== Requirement 1 ==
From the Python averaging thread, reproduce the text between "print total_sum/total_len" and "integer addition instead.", inclusive.
== Requirement 2 ==
According to the Python averaging thread, why does the reply use float to convert the split values? Answer in one to three sentences.

== Supplied passage ==
Reputation: 193
I have just started python and I have about 6000 .txt files each containing few numbers in a column like:
file1.txt:
2
43
78
file2.txt:
98
12
and so on
I want to read them and store them in an array and calculate its mean. Mean of (2,43,78,98,12..) i.e. all numbers from all files should give 1 mean When I read and store them, they look like:
['2, 43, 78', '98, 12',..]
... ( I got rid of the '\n')
But when I use ave = sum(a)\float(len(a))
I get an error.
What am I doing wrong?
Is there anything I missed or another way to do this?
Code:
import fnmatch
import os
rootPath = 'D:/Data'
pattern = '*.txt'
all_data = []
for root, dirs, files in os.walk(rootPath):
for filename in fnmatch.filter(files, pattern):
#print( filename )
name = os.path.join(root, filename)
str = open(name, 'r').read()
#print str
all_data.append(str)
a=[item.replace('\n', ' ') for item in all_data]
#print a
for val in a:
values = map(float, val.split(", "))
ave = sum(values)/len(values)
print ave
I get error:
invalid literal for float()
Upvotes: 1
Views: 1257
Reputation: 7186
sum("abc")
is not defined. Neither is sum("2, 43")
. sum
works only on numeric types.
You need to split the line first and convert the values to a numeric value (I used float
here, because then the sum
will be a float
, so there is no need to convert the len
to a float
):
rows = ['2 43 78', '98 12']
total_sum = total_len = 0
for row in rows:
values = map(float, row.split())
total_sum += sum(values)
total_len += len(values)
print total_sum/total_len
For Python 3.x replace the print avg
with print(avg)
and add a list()
around the map
, because otherwise len
is not defined for it.
This is similar to what @VadimK has in his answer, but avoids list addition and just does integer addition instead.

== Extracted information ==
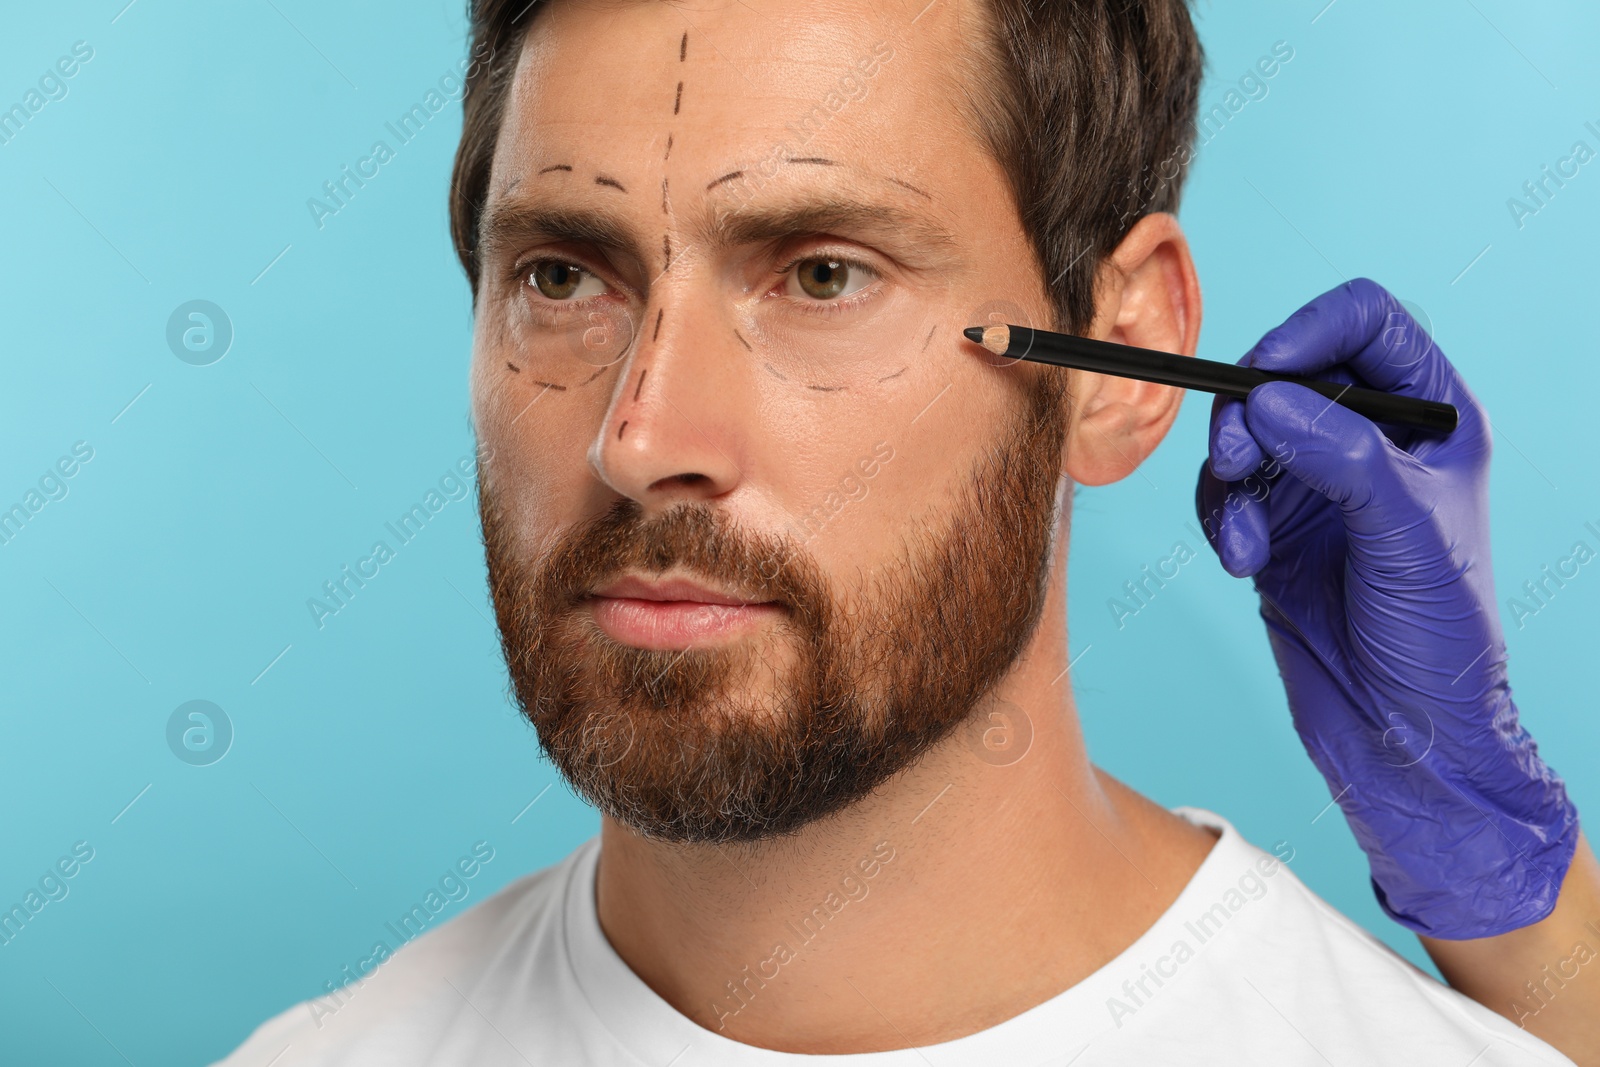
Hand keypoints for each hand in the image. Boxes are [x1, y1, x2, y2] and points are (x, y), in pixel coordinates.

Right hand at [1193, 277, 1579, 938]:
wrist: (1403, 734)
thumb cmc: (1442, 641)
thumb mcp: (1407, 537)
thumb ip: (1343, 457)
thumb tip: (1270, 400)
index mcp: (1432, 419)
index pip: (1367, 323)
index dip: (1310, 331)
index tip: (1266, 375)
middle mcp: (1372, 440)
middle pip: (1287, 373)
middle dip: (1250, 415)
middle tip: (1239, 460)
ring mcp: (1320, 483)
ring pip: (1244, 432)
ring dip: (1230, 477)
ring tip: (1245, 536)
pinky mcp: (1276, 527)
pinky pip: (1224, 492)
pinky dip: (1221, 519)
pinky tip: (1242, 561)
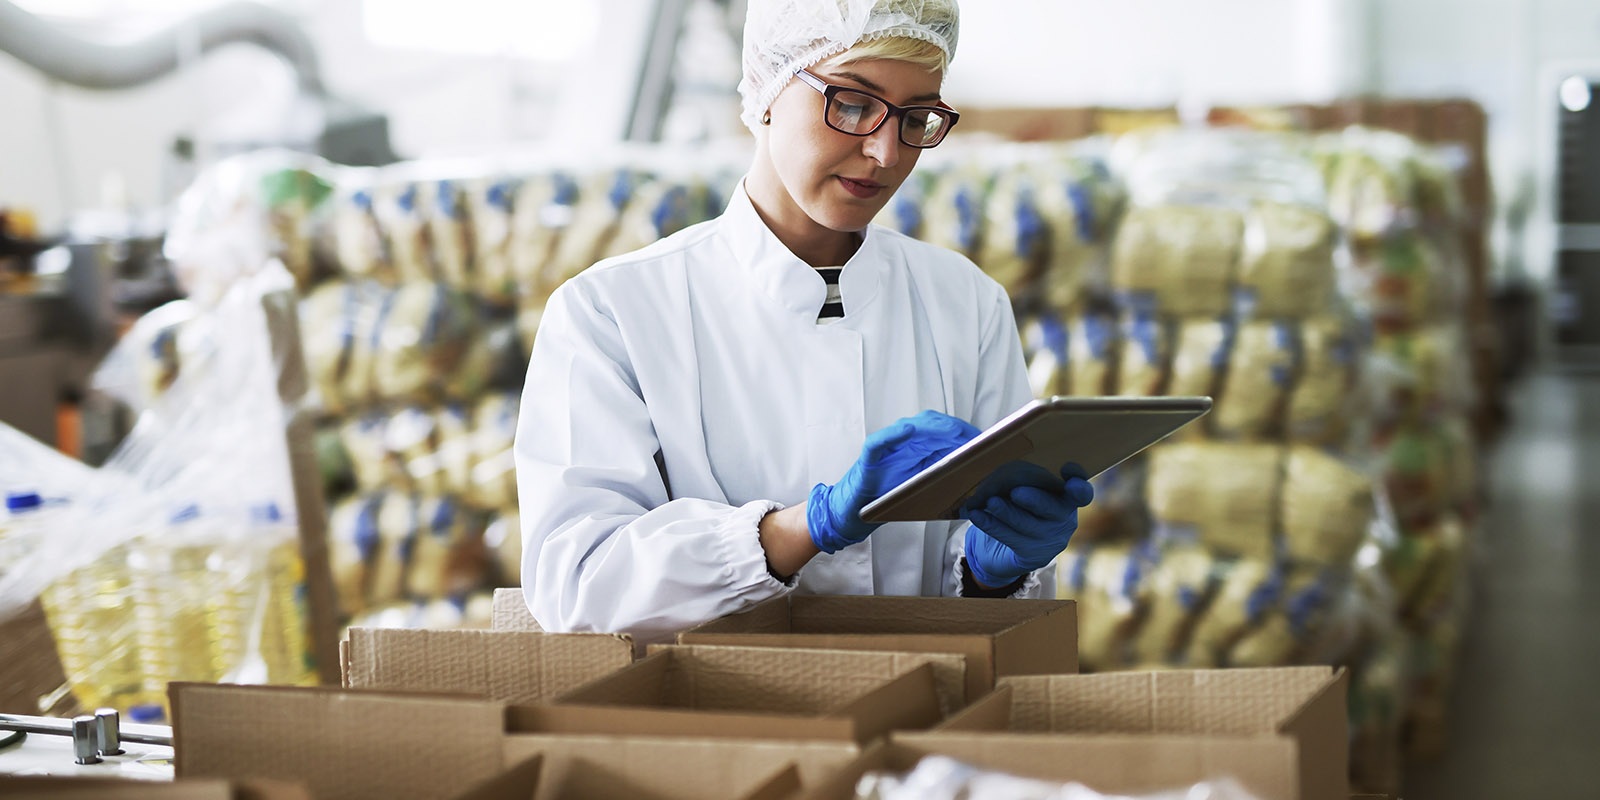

== Your solution 1 ==
print total_sum/total_len
For Python 3.x replace the print avg
with print(avg)
and add a list()
around the map
, because otherwise len
is not defined for it.
This is similar to what @VadimK has in his answer, but avoids list addition and just does integer addition instead.

== Your solution 2 ==
Converting the values with float makes their sum a float. Because of that, the length does not also need to be converted to a float before dividing.